KMOK
- Lewiston, Idaho; United States;
- Broadcast area: Lewiston area
- Frequency: 106.9 MHz
- Branding: Canyon Country 106.9

Programming
- Format: Country

Ownership
- Owner: Lee and Angela McVey; (McVey Entertainment Group, LLC);

History
- First air date: March 5, 1983

Technical information
- Licensing authority: FCC
- Facility ID: 28214
- Class: C
- ERP: 99,000 watts
- HAAT: 375 meters (1,230 ft)
- Transmitter coordinates: 46°27′33″N 117°2′18″W﻿ / ﻿46.45917°N 117.03833°W

Links
- Public license information: Public file; LMS;
- Website: canyoncountry1069.com

= KMOK =

KMOK (106.9 FM) is a radio station in the western United States, broadcasting a country music format.
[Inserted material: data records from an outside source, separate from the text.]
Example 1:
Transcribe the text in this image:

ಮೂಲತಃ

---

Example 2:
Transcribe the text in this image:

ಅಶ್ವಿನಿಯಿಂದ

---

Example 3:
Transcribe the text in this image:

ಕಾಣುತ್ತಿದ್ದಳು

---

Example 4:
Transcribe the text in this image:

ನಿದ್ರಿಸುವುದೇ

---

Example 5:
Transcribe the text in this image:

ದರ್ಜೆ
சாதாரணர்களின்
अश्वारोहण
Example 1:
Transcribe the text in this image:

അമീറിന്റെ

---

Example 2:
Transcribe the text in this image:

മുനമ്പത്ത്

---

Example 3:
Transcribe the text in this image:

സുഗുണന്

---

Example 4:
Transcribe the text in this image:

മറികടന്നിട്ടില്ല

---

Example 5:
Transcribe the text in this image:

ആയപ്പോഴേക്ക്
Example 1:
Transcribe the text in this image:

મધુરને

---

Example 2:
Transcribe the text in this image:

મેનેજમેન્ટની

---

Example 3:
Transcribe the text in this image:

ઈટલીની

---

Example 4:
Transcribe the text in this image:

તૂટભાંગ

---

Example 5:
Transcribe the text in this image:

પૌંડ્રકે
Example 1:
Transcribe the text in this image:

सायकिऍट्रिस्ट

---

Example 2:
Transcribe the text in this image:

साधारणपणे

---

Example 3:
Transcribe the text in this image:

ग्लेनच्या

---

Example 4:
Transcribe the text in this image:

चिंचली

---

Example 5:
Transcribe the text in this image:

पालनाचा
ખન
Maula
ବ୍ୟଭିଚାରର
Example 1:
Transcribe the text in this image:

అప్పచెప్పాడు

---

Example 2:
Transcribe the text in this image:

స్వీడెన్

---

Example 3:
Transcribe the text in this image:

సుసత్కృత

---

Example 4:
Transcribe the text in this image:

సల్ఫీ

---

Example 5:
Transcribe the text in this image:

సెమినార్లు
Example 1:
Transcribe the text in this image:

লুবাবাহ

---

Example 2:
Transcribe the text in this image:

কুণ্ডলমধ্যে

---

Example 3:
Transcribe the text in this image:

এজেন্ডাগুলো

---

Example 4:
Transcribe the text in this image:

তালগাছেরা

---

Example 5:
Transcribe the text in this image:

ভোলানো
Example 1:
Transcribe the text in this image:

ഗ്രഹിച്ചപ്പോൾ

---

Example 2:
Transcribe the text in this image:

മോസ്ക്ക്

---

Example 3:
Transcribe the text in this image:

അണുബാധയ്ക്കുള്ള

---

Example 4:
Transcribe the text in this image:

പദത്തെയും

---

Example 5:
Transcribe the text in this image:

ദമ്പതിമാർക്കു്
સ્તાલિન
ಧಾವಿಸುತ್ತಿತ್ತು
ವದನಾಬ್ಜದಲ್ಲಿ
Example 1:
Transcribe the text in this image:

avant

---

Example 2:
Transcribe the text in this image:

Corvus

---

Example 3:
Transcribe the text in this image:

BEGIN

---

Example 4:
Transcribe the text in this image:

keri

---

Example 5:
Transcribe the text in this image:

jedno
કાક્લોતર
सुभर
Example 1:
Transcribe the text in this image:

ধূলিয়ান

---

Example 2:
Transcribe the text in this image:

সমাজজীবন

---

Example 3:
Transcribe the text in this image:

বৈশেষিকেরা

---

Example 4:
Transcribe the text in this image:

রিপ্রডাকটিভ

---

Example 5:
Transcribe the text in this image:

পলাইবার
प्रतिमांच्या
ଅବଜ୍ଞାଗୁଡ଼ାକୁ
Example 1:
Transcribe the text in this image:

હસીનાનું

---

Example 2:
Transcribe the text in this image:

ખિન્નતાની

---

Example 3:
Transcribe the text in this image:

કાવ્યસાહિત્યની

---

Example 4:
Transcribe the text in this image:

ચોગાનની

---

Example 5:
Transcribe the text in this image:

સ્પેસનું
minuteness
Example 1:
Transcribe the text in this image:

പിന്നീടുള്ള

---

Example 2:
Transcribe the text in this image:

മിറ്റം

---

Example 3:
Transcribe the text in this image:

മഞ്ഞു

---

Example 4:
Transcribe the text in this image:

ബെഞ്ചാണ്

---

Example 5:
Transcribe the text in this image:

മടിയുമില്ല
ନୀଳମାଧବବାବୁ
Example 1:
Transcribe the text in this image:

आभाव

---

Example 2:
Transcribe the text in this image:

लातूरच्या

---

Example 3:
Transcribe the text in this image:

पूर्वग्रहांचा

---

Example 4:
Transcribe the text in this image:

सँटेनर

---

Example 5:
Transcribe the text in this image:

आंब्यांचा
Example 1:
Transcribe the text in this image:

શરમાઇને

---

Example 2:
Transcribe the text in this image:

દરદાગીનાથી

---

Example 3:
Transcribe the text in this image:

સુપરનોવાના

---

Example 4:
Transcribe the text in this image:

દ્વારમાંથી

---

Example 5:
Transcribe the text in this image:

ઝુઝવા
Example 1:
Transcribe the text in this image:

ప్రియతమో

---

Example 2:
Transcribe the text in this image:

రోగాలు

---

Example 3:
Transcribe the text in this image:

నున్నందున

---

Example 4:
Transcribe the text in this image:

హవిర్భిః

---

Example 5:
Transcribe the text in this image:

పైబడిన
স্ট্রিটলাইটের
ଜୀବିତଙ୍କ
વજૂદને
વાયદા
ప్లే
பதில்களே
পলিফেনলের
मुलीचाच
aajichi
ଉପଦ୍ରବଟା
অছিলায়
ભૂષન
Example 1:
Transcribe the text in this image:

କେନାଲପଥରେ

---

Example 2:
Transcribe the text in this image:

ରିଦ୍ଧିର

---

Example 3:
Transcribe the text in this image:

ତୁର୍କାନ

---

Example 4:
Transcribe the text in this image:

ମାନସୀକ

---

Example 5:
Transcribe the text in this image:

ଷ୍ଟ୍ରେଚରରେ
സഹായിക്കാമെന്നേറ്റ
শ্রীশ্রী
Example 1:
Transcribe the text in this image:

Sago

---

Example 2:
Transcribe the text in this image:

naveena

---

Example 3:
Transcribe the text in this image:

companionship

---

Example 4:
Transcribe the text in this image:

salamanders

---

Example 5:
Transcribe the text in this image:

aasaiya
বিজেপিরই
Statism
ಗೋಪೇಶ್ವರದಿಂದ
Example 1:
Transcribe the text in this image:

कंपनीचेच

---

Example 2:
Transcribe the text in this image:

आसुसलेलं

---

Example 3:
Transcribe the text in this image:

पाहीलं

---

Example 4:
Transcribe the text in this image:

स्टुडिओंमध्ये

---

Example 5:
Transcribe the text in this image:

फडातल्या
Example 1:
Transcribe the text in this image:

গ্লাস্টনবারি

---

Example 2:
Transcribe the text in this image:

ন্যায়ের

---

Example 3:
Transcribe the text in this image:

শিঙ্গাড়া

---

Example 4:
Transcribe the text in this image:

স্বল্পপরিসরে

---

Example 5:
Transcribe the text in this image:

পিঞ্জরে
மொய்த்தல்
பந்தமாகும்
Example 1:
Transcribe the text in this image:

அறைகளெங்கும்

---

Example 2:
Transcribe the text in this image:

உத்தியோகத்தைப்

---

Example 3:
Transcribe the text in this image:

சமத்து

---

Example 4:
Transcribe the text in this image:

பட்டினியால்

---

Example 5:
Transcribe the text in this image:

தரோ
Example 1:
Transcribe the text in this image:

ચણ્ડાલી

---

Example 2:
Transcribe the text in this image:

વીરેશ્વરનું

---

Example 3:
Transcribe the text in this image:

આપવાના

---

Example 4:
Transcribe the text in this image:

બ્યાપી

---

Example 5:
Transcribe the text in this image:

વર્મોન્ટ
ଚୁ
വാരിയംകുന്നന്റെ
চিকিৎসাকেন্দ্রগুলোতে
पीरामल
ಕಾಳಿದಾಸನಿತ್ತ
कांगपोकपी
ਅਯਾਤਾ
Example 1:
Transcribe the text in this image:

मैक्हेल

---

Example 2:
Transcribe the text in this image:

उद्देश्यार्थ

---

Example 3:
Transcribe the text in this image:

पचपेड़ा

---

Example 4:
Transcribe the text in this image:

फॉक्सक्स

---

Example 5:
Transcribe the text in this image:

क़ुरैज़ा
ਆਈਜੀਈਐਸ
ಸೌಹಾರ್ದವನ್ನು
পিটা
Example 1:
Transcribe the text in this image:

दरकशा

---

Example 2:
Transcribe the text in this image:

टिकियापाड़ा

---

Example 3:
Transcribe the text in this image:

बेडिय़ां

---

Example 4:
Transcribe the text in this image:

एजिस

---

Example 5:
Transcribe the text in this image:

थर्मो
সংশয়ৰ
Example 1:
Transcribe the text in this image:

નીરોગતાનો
Licensed to Lewiston, Idaho, the station serves north central Idaho and southeastern Washington, and is currently owned by Lee and Angela McVey, through licensee McVey Entertainment Group, LLC. KMOK once was CHR known as K107 with on-air personalities such as Keith Havens (now a meteorologist with KLEW-TV), Aaron Taylor, Johnny Mann, Sean Rivers, Bobby Knight, Kevin Chase before making the change to Country in the mid-1990s.

KMOK was launched in 1983 as an adult rock station for the Quad Cities (Lewiston-Clarkston and Moscow-Pullman), and debuted on March 5.

On June 7, 2021, KMOK rebranded as "Canyon Country 106.9".